Address
- 1400 High School Drive Magnolia, Arkansas, 71753 United States

District information
- Type: Public
- Grades: PreK–12
- NCES District ID: 0500044

Students and staff
- Students: 2,693
- Teachers: 219.19
- Staff: 212.41
- Student–teacher ratio: 12.29

Other information
- Website: www.magnoliaschools.net

= Magnolia School District (Arkansas) =

School district in Arkansas

Magnolia School District is a public school district based in Magnolia, the county seat of Columbia County, Arkansas. It serves Magnolia, Village, McNeil, and Waldo. In the 2013-2014 school year the district had 2,746 students.

==History==
The Village School District consolidated into the Magnolia district on July 1, 1986. The Walker School District consolidated into the Magnolia district on July 1, 2004. The Waldo School District consolidated into the Magnolia district on July 1, 2006. The Waldo district administration did not wish to consolidate into the Magnolia district, but the Arkansas Board of Education forced the merger with a unanimous vote.
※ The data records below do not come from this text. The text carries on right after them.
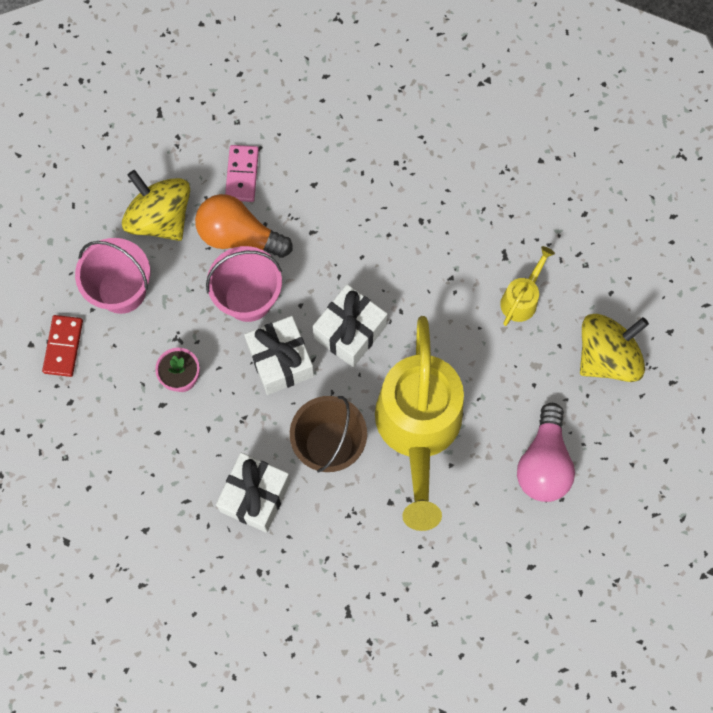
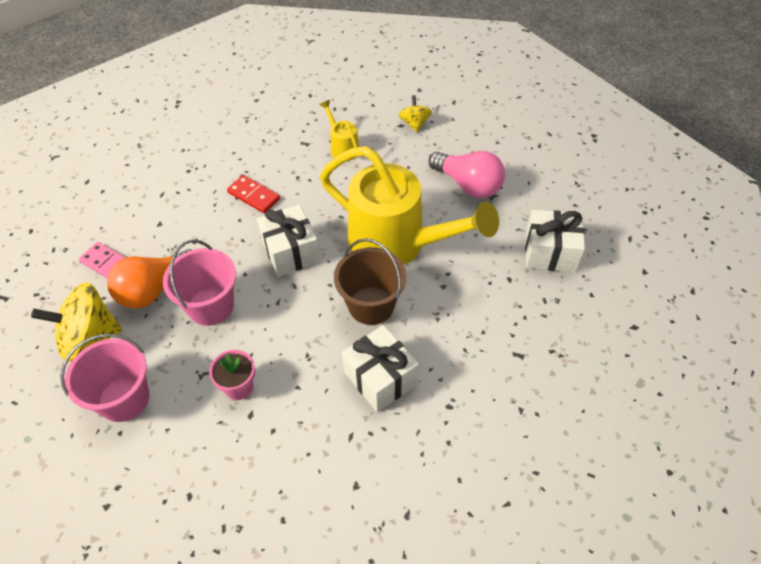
camera: 60 degrees left, 20 degrees down
(63, 346) = (132, 475): red domino -> red domino (253, 196)
(280, 361) = (279, 307): white gift -> white gift (550, 252)
(607, 356) = (414, 123): yellow spinning top -> yellow spinning top, size x0.54

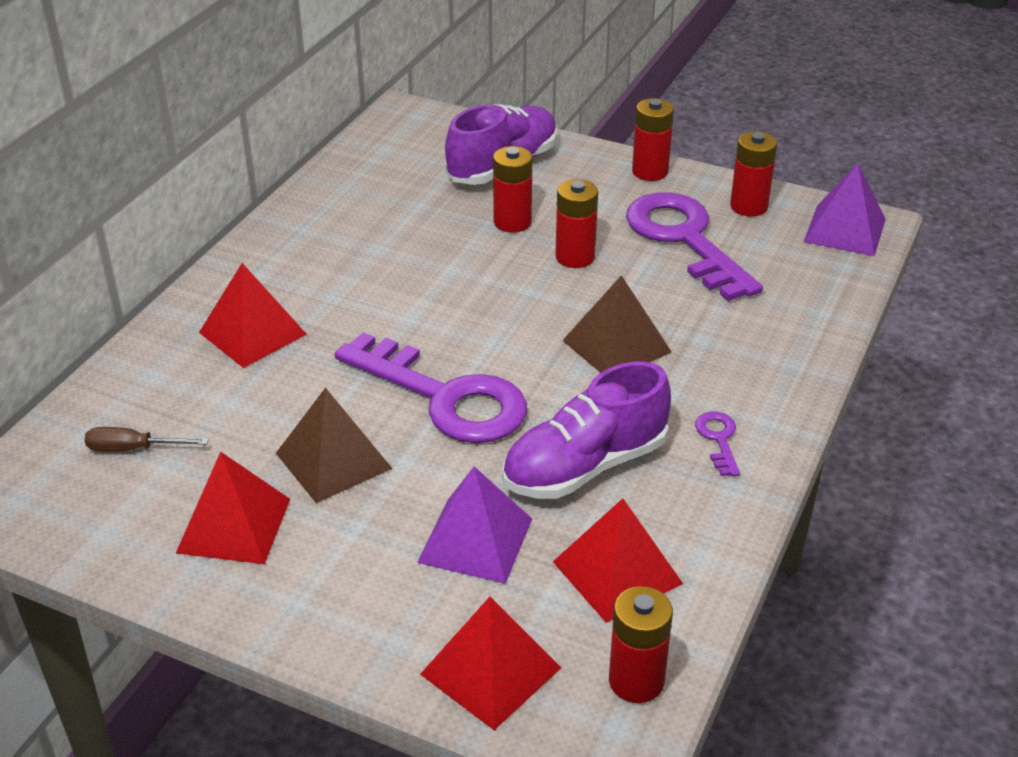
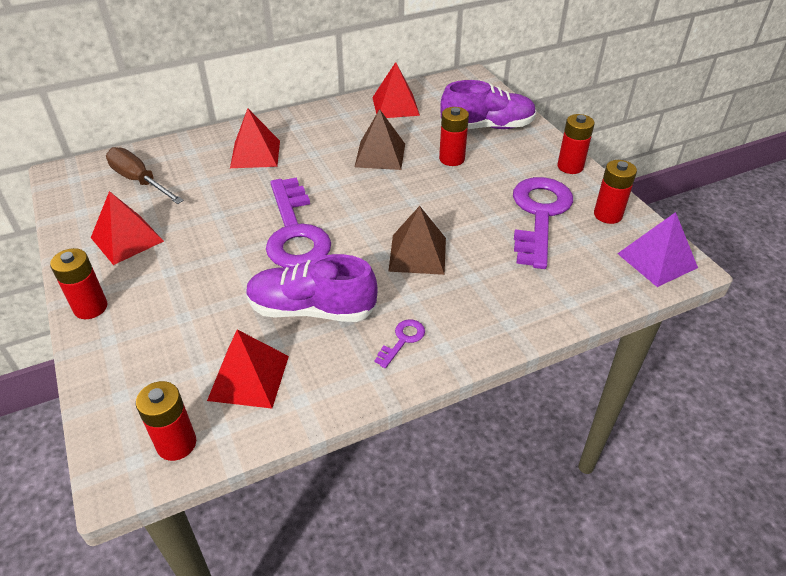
camera: 40 degrees right, 5 degrees up
(133, 449) = (139, 181): brown screwdriver -> brown screwdriver, size x1.69
(333, 461) = (205, 234): brown pyramid -> brown pyramid (380, 155)
(475, 540) = (209, 313): purple pyramid -> none
(490, 670) = (124, 385): red pyramid -> red pyramid (395, 106)
(575, 257) = (461, 193): red battery -> red battery (90, 307)

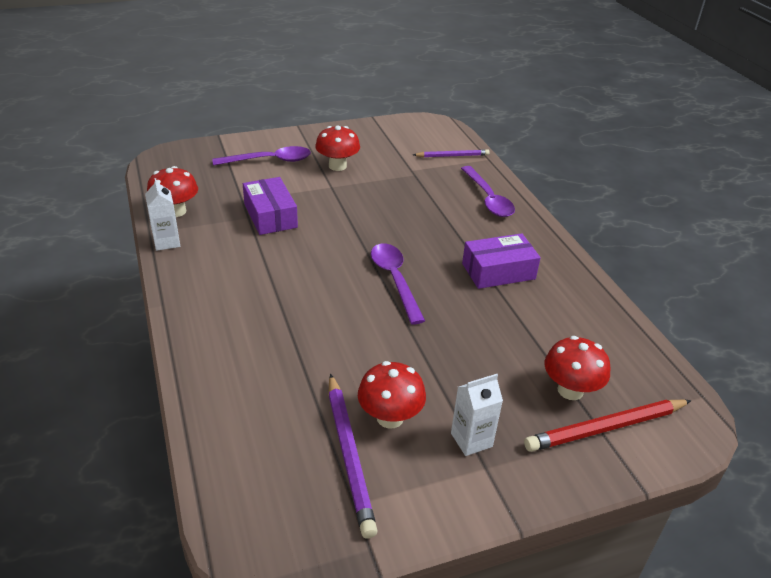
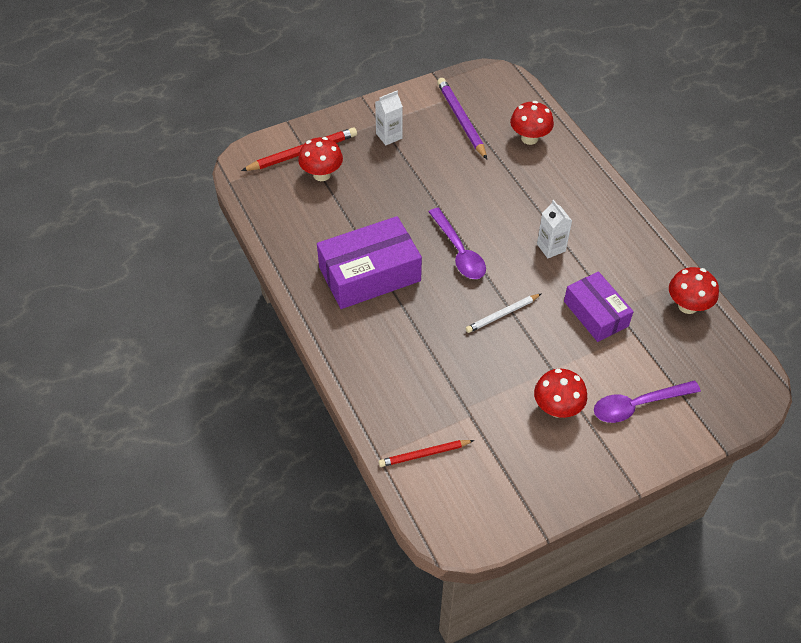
camera: 175 degrees right, 15 degrees up
(166, 242) = (670, 266): white carton -> white carton (551, 247)
(363, 225) = (502, 315): none -> white pencil
(390, 417) = (441, 143): red mushroom -> red mushroom (529, 138)
(452, 156) = (424, 454): purple pencil -> red pencil
(488, 199) = (379, 376): purple spoon -> none
(498, 271) = (370, 274): purple box -> purple box, size x1.55

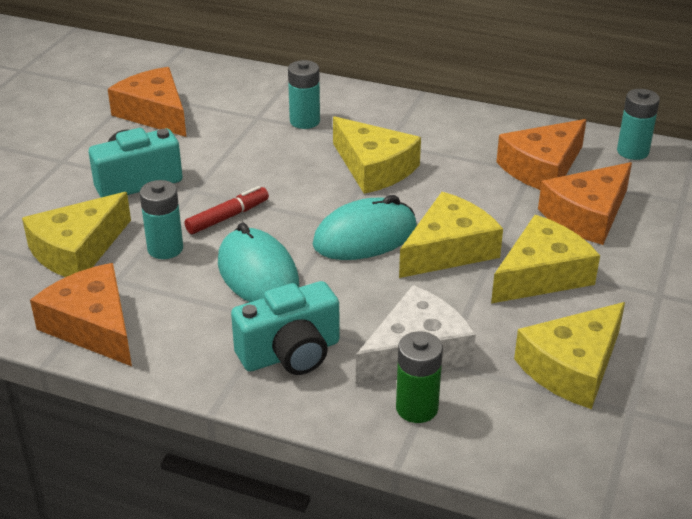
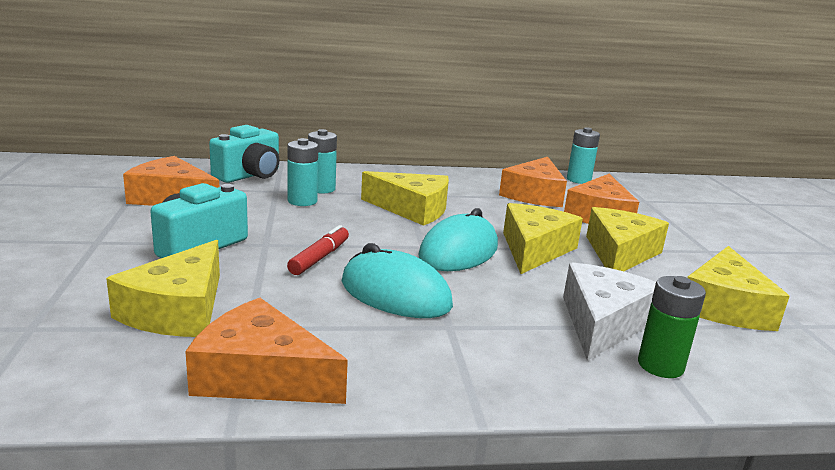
camera: 30 degrees left, 15 degrees down
(165, 249) = (280, 291): turquoise battery -> turquoise battery (302, 201)
(290, 353) = (499, 350): turquoise camera -> turquoise camera (250, 175)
The Arkansas Board of Education voted to dissolve the Stephens School District in 2014, and the portion in Columbia County, serving McNeil and the surrounding area, was given to the Magnolia School District. About 160 students were reassigned to Magnolia schools as a result.

== Schools ==
Secondary education:
- Magnolia High School, serving grades 10 through 12.
- Magnolia Junior High School, serving grades 7 through 9.

Early childhood and elementary education:
- Central Elementary School, serving grades 4 through 6.
- Eastside Elementary School, serving grades 1 through 3.
- Eastside Kindergarten Center, serving kindergarten.
- Walker Pre-K Center, serving prekindergarten.